Aria tragó saliva y siguió avanzando.

No lo vio.

Pero durante toda la reunión estuvo consciente de cada paso detrás de la puerta, de cada voz masculina que pasaba por el pasillo y al salir, su mirada recorrió el espacio casi sin querer.

Buscando o asegurándose de no ver.

El miedo no era encontrarlo.

El miedo era descubrir que aún podía descolocarla con una sola mirada.

Se dijo que era absurdo sentir alivio cuando no lo vio.

Esa misma mañana, Matteo estaba en el extremo opuesto del puerto revisando unas estructuras antiguas. Llevaba casco y planos bajo el brazo. El proyecto avanzaba más rápido de lo previsto y eso lo mantenía ocupado.

Sin embargo, desde que supo —por un comentario casual de Tomás esa tarde anterior— que Aria seguía viviendo en la ciudad, algo había cambiado en su manera de moverse por ella.

No preguntó detalles. No quiso parecer interesado.

Pero la información estaba ahí.

Ella aún estaba en Stavia.

Mientras hablaba con uno de los ingenieros, notó que su atención se dispersaba cada vez que alguien cruzaba por el muelle. No de forma evidente, pero sí suficiente como para irritarlo.

Pero su mente no imaginaba saludos breves. Imaginaba el instante exacto en que sus ojos se encontrarían. Imaginaba si ella apartaría la mirada primero. Imaginaba si habría reproche. O indiferencia. Y no sabía cuál de las dos cosas le asustaba más.

Se obligó a concentrarse.

No había vuelto por eso.

El martes, Aria trabajó desde una cafetería en Estavia durante la mañana. Necesitaba cambiar de ambiente para revisar unos documentos largos.

Eligió una mesa junto a la ventana.

Cuando el camarero dejó el café frente a ella, el olor le resultó demasiado familiar. No por la bebida en sí, sino por la memoria asociada a ese tipo de lugares. Tardes largas. Conversaciones que parecían no terminar.

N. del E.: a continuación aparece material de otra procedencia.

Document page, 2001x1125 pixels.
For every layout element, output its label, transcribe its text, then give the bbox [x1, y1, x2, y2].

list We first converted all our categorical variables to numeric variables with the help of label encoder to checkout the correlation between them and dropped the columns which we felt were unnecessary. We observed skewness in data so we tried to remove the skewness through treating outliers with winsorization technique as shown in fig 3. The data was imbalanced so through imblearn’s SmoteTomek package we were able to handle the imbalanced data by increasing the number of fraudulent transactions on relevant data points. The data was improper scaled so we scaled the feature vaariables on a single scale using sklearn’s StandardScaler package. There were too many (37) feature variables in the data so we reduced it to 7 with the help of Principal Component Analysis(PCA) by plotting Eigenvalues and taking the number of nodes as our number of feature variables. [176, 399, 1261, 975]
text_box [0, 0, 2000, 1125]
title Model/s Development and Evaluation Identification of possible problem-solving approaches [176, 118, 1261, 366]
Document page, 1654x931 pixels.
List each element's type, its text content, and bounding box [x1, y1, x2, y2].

Sacudió la cabeza y abrió el portátil.

Cada vez que la puerta del local se abría, su mirada se levantaba unos segundos antes de que pudiera evitarlo.

Se sentía ridícula.

No quería verlo.

Pero tampoco quería que el primer encuentro fuera una sorpresa total.

Esa contradicción la acompañó toda la semana.

Matteo, por su parte, evitó deliberadamente ciertos sitios.

No entró en Stanza.

No pasó por la calle donde estaba el antiguo loft de Aria.

No preguntó a nadie por ella directamente.

Pero Narev no ayudaba.

El miércoles, mientras cruzaba el puente principal al final del día, vio a lo lejos una figura con el cabello recogido que, por un segundo, le pareció ella.

El corazón le dio un golpe rápido.

No era.

Se quedó unos segundos más de lo necesario apoyado en la baranda, molesto consigo mismo.

No sabía si quería verla para confirmar que estaba bien... o para confirmar que ya no tenía lugar en su vida.